Medical podiatrist pedicure is appropriate for certain groups of people. These include, for example

  • Diabetics: They are at risk for diabetic foot syndrome. The constantly increasing blood sugar level causes damage to nerves and circulatory disorders, the skin is dry and cracked and prone to wounds and injuries.

  • Patients with rheumatic diseases, misaligned feet and circulatory disorders (for example with venous diseases)
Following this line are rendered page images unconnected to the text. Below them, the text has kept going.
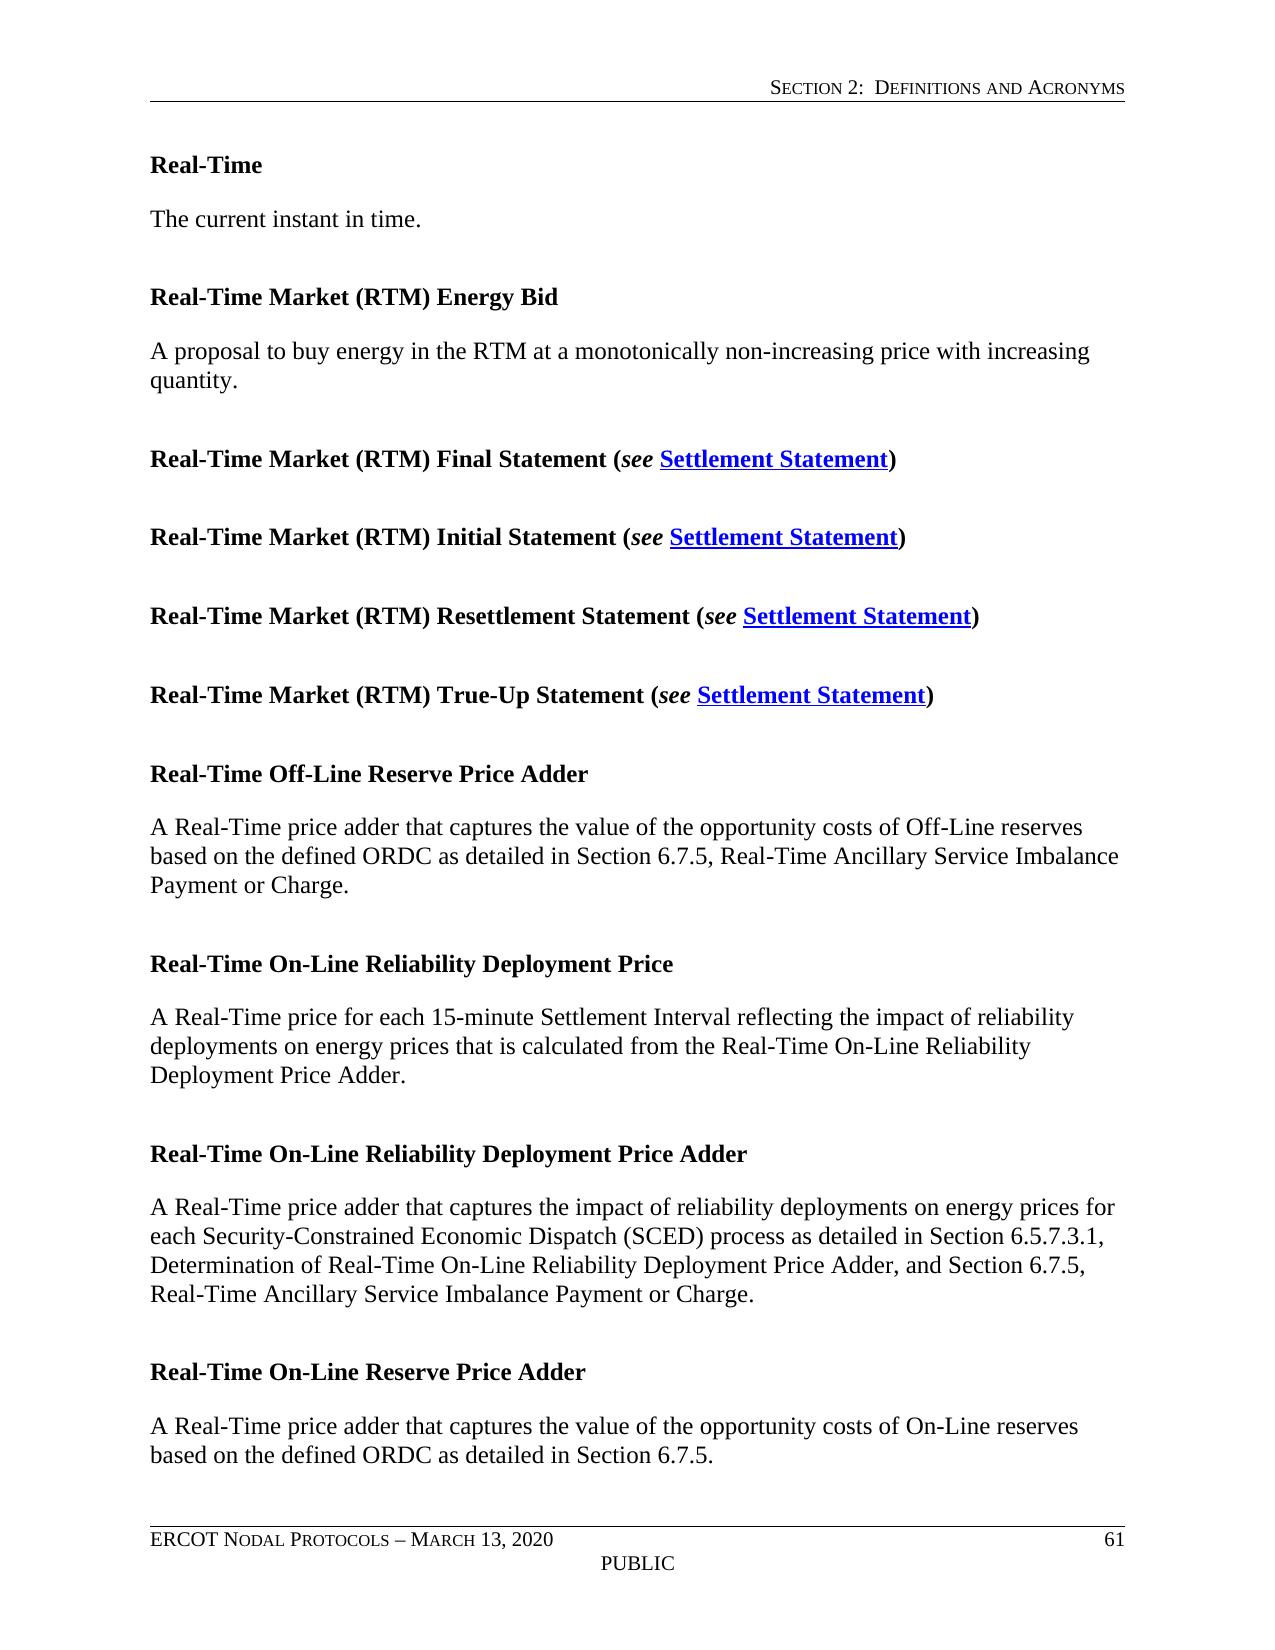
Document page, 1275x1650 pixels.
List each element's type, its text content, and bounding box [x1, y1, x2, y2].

text Real-Time On-Line Reliability Deployment Price [150, 949, 1125, 977]
text Real-Time Market (RTM) True-Up Statement (see Settlement Statement) [150, 680, 1125, 709]
text Real-Time On-Line Reliability Deployment Price Adder [150, 1139, 1125, 1167]
text A Real-Time price adder that captures the value of the opportunity costs of Off-Line reserves based on the defined ORDC as detailed in Section 6.7.5, Real-Time Ancillary Service Imbalance Payment or Charge. [150, 812, 1125, 899]
text A Real-Time price for each 15-minute Settlement Interval reflecting the impact of reliability deployments on energy prices that is calculated from the Real-Time On-Line Reliability Deployment Price Adder. [150, 1002, 1125, 1089]
text A Real-Time price adder that captures the impact of reliability deployments on energy prices for each Security-Constrained Economic Dispatch (SCED) process as detailed in Section 6.5.7.3.1, Determination of Real-Time On-Line Reliability Deployment Price Adder, and Section 6.7.5, Real-Time Ancillary Service Imbalance Payment or Charge. [150, 1192, 1125, 1307]
text Real-Time Market (RTM) Final Statement (see Settlement Statement) [150, 444, 1125, 472]
text Real-Time On-Line Reserve Price Adder [150, 1357, 1125, 1386]
text Real-Time [150, 150, 1125, 179]
text Real-Time Market (RTM) Energy Bid [150, 282, 1125, 311]
text Real-Time Market (RTM) Resettlement Statement (see Settlement Statement) [150, 601, 1125, 630]
text The current instant in time. [150, 204, 1125, 232]
text Real-Time Market (RTM) Initial Statement (see Settlement Statement) [150, 522, 1125, 551]
text A proposal to buy energy in the RTM at a monotonically non-increasing price with increasing quantity. [150, 336, 1125, 394]
text A Real-Time price adder that captures the value of the opportunity costs of On-Line reserves based on the defined ORDC as detailed in Section 6.7.5. [150, 1411, 1125, 1469]
text Real-Time Off-Line Reserve Price Adder [150, 759, 1125, 787]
  • People with excessive corneal production

  • People with ingrown or curled toenails, warts, or corns

  • Patients with nail fungus and athlete’s foot

In the case of nail fungus, podiatrists should take care of their feet in other aspects of foot care at home. Grinding and polishing devices for nail care, which are used in medical foot care, usually have very high speeds – between 30,000 and 40,000 revolutions per minute. The commercial devices for manicure and pedicure, on the other hand, work much slower, for example with only about 5,000 revolutions per minute. As a result, the processing of the nails takes a very long time, there is much more heat and the risk of injury increases.

Disinfection is essential when it comes to nail care

Ilka Hamann, who runs a podiatric practice in Kiel, says: “Healthy people can certainly use such handheld devices without hesitation, they are very practical, especially when traveling or traveling. But if you have nail fungus, you should stay away from it, because if someone in this case his nails are always processed at home with the same device and no disinfection measures are carried out, as we do in practice, he easily carries the fungus from one nail to the next. “

“We podiatrists also have completely different options and requirements for making our devices and aids germ-free,” explains Ilka Hamann. “When it comes to instruments such as pliers, scissors and tweezers, we are obliged to disinfect them in a steam sterilizer. All viruses, fungi and bacterial spores are killed, the instruments are completely germ-free, so that they could be used practically for surgery. “

For other areas of application such as the disinfection of treatment chairs or skin and wounds or for ceramic cutters that cannot be steam sterilized, podiatrists use special disinfectants that have been approved for this by the Robert Koch Institute or the German Society for Hygiene and Microbiology. Towels and documents are washed with a special disinfectant detergent. All measures for skin, device, instrument and surface disinfection must be listed in the hygiene plan and can be viewed by the patient.

How do I find a podiatrist?

If you notice unusual foot problems and possibly pathological changes to your feet, you are well advised to see a podiatrist instead of cosmetic foot care. An appropriate podiatrist in your area is over the website after entering the zip code or via our doctor search.